Start of RECORDS FOR THE TASK

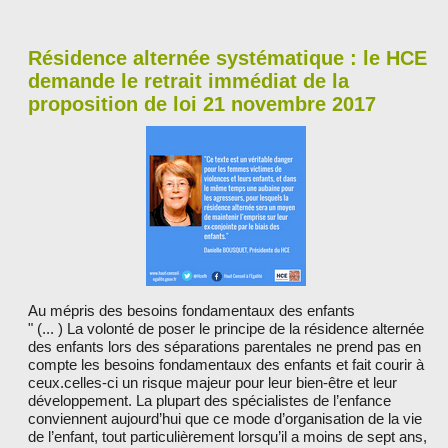
Résidence alternée systématique : le HCE
demande le retrait immédiat de la
proposition de loi 21 novembre 2017
Au mépris des besoins fondamentaux des enfants
" (... ) La volonté de poser le principe de la résidence alternée
des enfants lors des séparations parentales ne prend pas en
compte les besoins fondamentaux des enfants et fait courir à
ceux.celles-ci un risque majeur pour leur bien-être et leur
développement. La plupart des spécialistes de l’enfance
conviennent aujourd’hui que ce mode d’organisation de la vie
de l’enfant, tout particulièrement lorsqu’il a moins de sept ans,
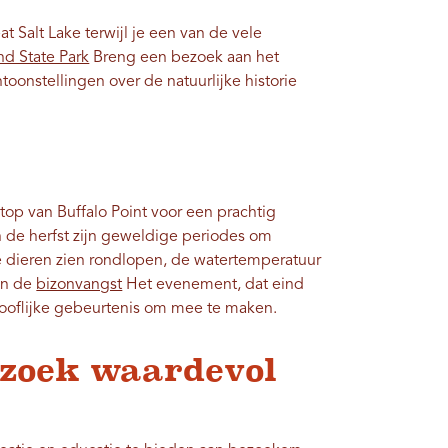
t Salt Lake terwijl je een van de vele
nd State Park
Breng een bezoek aan het
oonstellingen over de natuurlijke historie
top van Buffalo Point voor een prachtig
en de herfst zijn geweldige periodes om
de dieren zien rondlopen, de watertemperatuur
 en de
bizonvangst
Het evenement, dat eind
elooflijke gebeurtenis om mee te maken.
ezoek waardevol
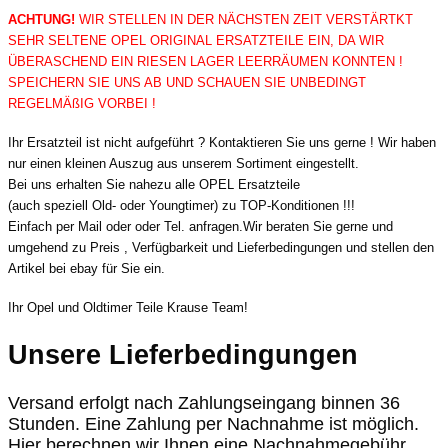
ACHTUNG!
WIR STELLEN IN DER NÄCHSTEN ZEIT VERSTÄRTKT
SEHR SELTENE OPEL ORIGINAL ERSATZTEILE EIN, DA WIR
ÜBERASCHEND EIN RIESEN LAGER LEERRÄUMEN KONNTEN !
SPEICHERN SIE UNS AB UND SCHAUEN SIE UNBEDINGT
REGELMÄßIG VORBEI !
Ihr Ersatzteil ist nicht aufgeführt ? Kontaktieren Sie uns gerne ! Wir haben
nur einen kleinen Auszug aus unserem Sortiment eingestellt.
Bei uns erhalten Sie nahezu alle OPEL Ersatzteile
(auch speziell Old- oder Youngtimer) zu TOP-Konditionen !!!
Einfach per Mail oder oder Tel. anfragen.Wir beraten Sie gerne und
umgehend zu Preis , Verfügbarkeit und Lieferbedingungen und stellen den
Artikel bei ebay für Sie ein.
Ihr Opel und Oldtimer Teile Krause Team!
Unsere Lieferbedingungen
Versand erfolgt nach Zahlungseingang binnen 36
Stunden. Eine Zahlung per Nachnahme ist möglich.
Hier berechnen wir Ihnen eine Nachnahmegebühr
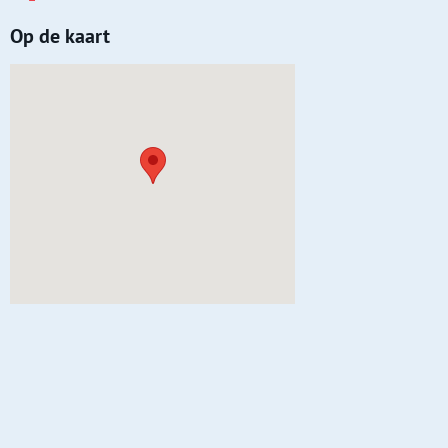
Op de kaart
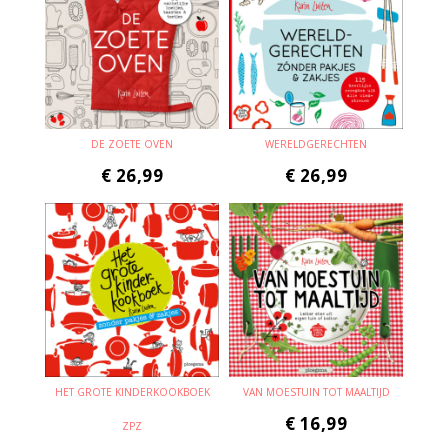
DE ZOETE OVEN
WERELDGERECHTEN
€
26,99
€
26,99
HET GROTE KINDERKOOKBOEK
VAN MOESTUIN TOT MAALTIJD
€
16,99
ZPZ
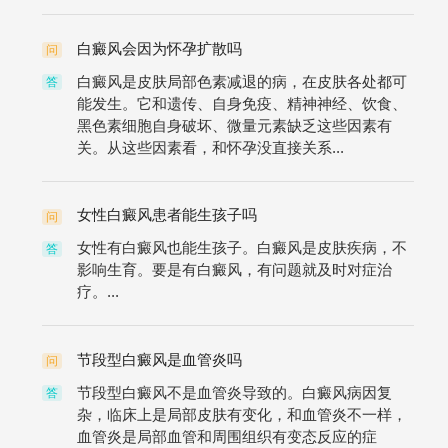
白癜风会因为怀孕扩散吗
问
白癜风是皮肤局部色素减退的病，在皮肤各处都可
答
能发生。它和遗传、自身免疫、精神神经、饮食、
黑色素细胞自身破坏、微量元素缺乏这些因素有
关。从这些因素看，和怀孕没直接关系...
女性白癜风患者能生孩子吗
问
女性有白癜风也能生孩子。白癜风是皮肤疾病，不
答
影响生育。要是有白癜风，有问题就及时对症治
疗。...
节段型白癜风是血管炎吗
问
节段型白癜风不是血管炎导致的。白癜风病因复
答
杂，临床上是局部皮肤有变化，和血管炎不一样，
血管炎是局部血管和周围组织有变态反应的症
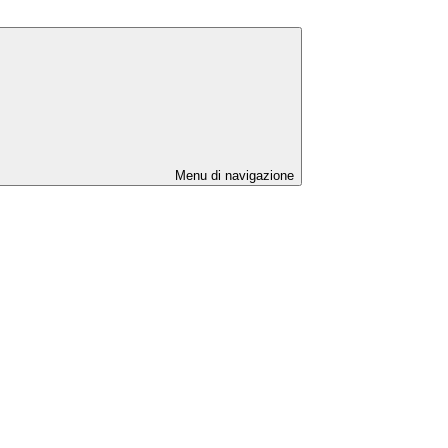
Menu di navigazione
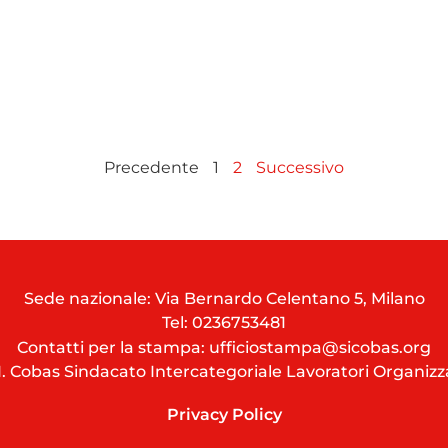
Precedente
1
2
Successivo
Sede nazionale: Via Bernardo Celentano 5, Milano
Tel:
0236753481
Contatti per la stampa: ufficiostampa@sicobas.org
I. Cobas Sindacato Intercategoriale Lavoratori Organizz
Privacy Policy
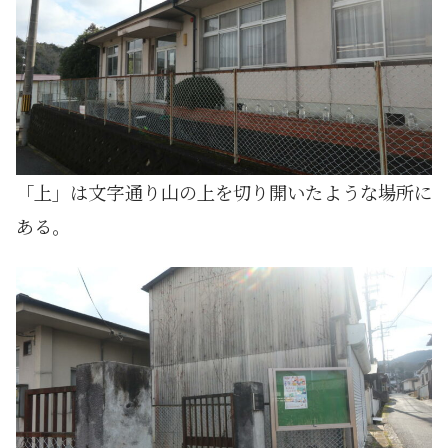
「上」は文字通り山の上を切り開いたような場所に
ある。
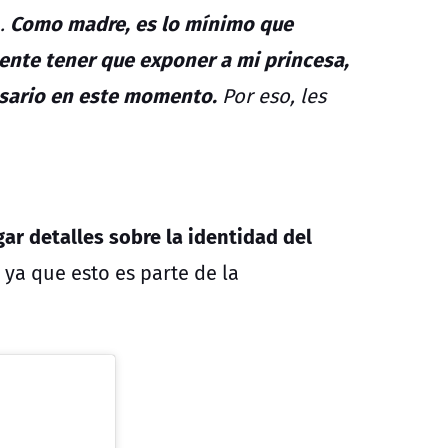
Como madre, es lo mínimo que
a.
nte tener que exponer a mi princesa,
esario en este momento.
Por eso, les
ar detalles sobre la identidad del
ya que esto es parte de la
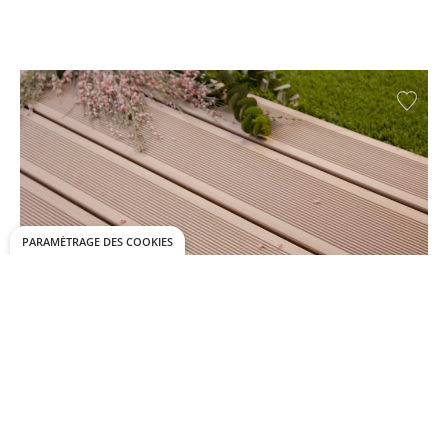
PARAMÉTRAGE DES COOKIES
Rainuré / Fixation invisible et bouts coupés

End of RECORDS FOR THE TASK

With the pictures removed, return each record above exactly as given.

Résidence alternée systématique : le HCE
demande le retrait immédiat de la
proposition de loi 21 novembre 2017
Au mépris des besoins fondamentaux des enfants
" (... ) La volonté de poser le principe de la résidence alternée
des enfants lors des séparations parentales ne prend pas en
compte les besoins fondamentaux des enfants et fait courir à
ceux.celles-ci un risque majeur pour leur bien-être et leur
développement. La plupart des spécialistes de l’enfance
conviennent aujourd’hui que ce mode d’organisation de la vie
de l’enfant, tout particulièrement lorsqu’il a moins de sept ans,
t Salt Lake terwijl je een van de vele
nd State Park
Breng een bezoek aan het
oonstellingen over de natuurlijke historie
top van Buffalo Point voor een prachtig
en de herfst zijn geweldige periodes om
de dieren zien rondlopen, de watertemperatuur
 en de
bizonvangst
Het evenement, dat eind
elooflijke gebeurtenis om mee te maken.
ezoek waardevol
ACHTUNG!
WIR STELLEN IN DER NÄCHSTEN ZEIT VERSTÄRTKT
SEHR SELTENE OPEL ORIGINAL ERSATZTEILE EIN, DA WIR
ÜBERASCHEND EIN RIESEN LAGER LEERRÄUMEN KONNTEN !
SPEICHERN SIE UNS AB UND SCHAUEN SIE UNBEDINGT
REGELMÄßIG VORBEI !
Ihr Ersatzteil ist nicht aufgeführt ? Kontaktieren Sie uns gerne ! Wir haben
nur einen kleinen Auszug aus unserem Sortiment eingestellt.
Bei uns erhalten Sie nahezu alle OPEL Ersatzteile
(auch speziell Old- oder Youngtimer) zu TOP-Konditionen !!!
Einfach per Mail oder oder Tel. anfragen.Wir beraten Sie gerne und
umgehend zu Preis , Verfügbarkeit und Lieferbedingungen und stellen den
Artikel bei ebay für Sie ein.
Ihr Opel und Oldtimer Teile Krause Team!
Unsere Lieferbedingungen
Versand erfolgt nach Zahlungseingang binnen 36
Stunden. Eine Zahlung per Nachnahme ist möglich.
Hier berechnen wir Ihnen eine Nachnahmegebühr
Op de kaart
DE ZOETE OVEN
WERELDGERECHTEN
€
26,99
€
26,99
HET GROTE KINDERKOOKBOEK
VAN MOESTUIN TOT MAALTIJD
€
16,99
ZPZ
白癜风会因为怀孕扩散吗
问
白癜风是皮肤局部色素减退的病，在皮肤各处都可
答
能发生。它和遗传、自身免疫、精神神经、饮食、
黑色素细胞自身破坏、微量元素缺乏这些因素有
关。从这些因素看，和怀孕没直接关系...
女性白癜风患者能生孩子吗
问
女性有白癜风也能生孩子。白癜风是皮肤疾病，不
答
影响生育。要是有白癜风，有问题就及时对症治
疗。...
节段型白癜风是血管炎吗
问
节段型白癜风不是血管炎导致的。白癜风病因复
答
杂，临床上是局部皮肤有变化，和血管炎不一样，
血管炎是局部血管和周围组织有变态反应的症
Menu di navigazione
Precedente
1
2
Successivo
Sede nazionale: Via Bernardo Celentano 5, Milano
Tel:
0236753481
Contatti per la stampa: ufficiostampa@sicobas.org
I. Cobas Sindacato Intercategoriale Lavoratori Organizz
Privacy Policy
「上」は文字通り山の上を切り開いたような場所に
ある。
Como madre, es lo mínimo que
a.
nte tener que exponer a mi princesa,
esario en este momento.
Por eso, les
ar detalles sobre la identidad del
ya que esto es parte de la
PARAMÉTRAGE DES COOKIES
Rainuré / Fixation invisible et bouts coupés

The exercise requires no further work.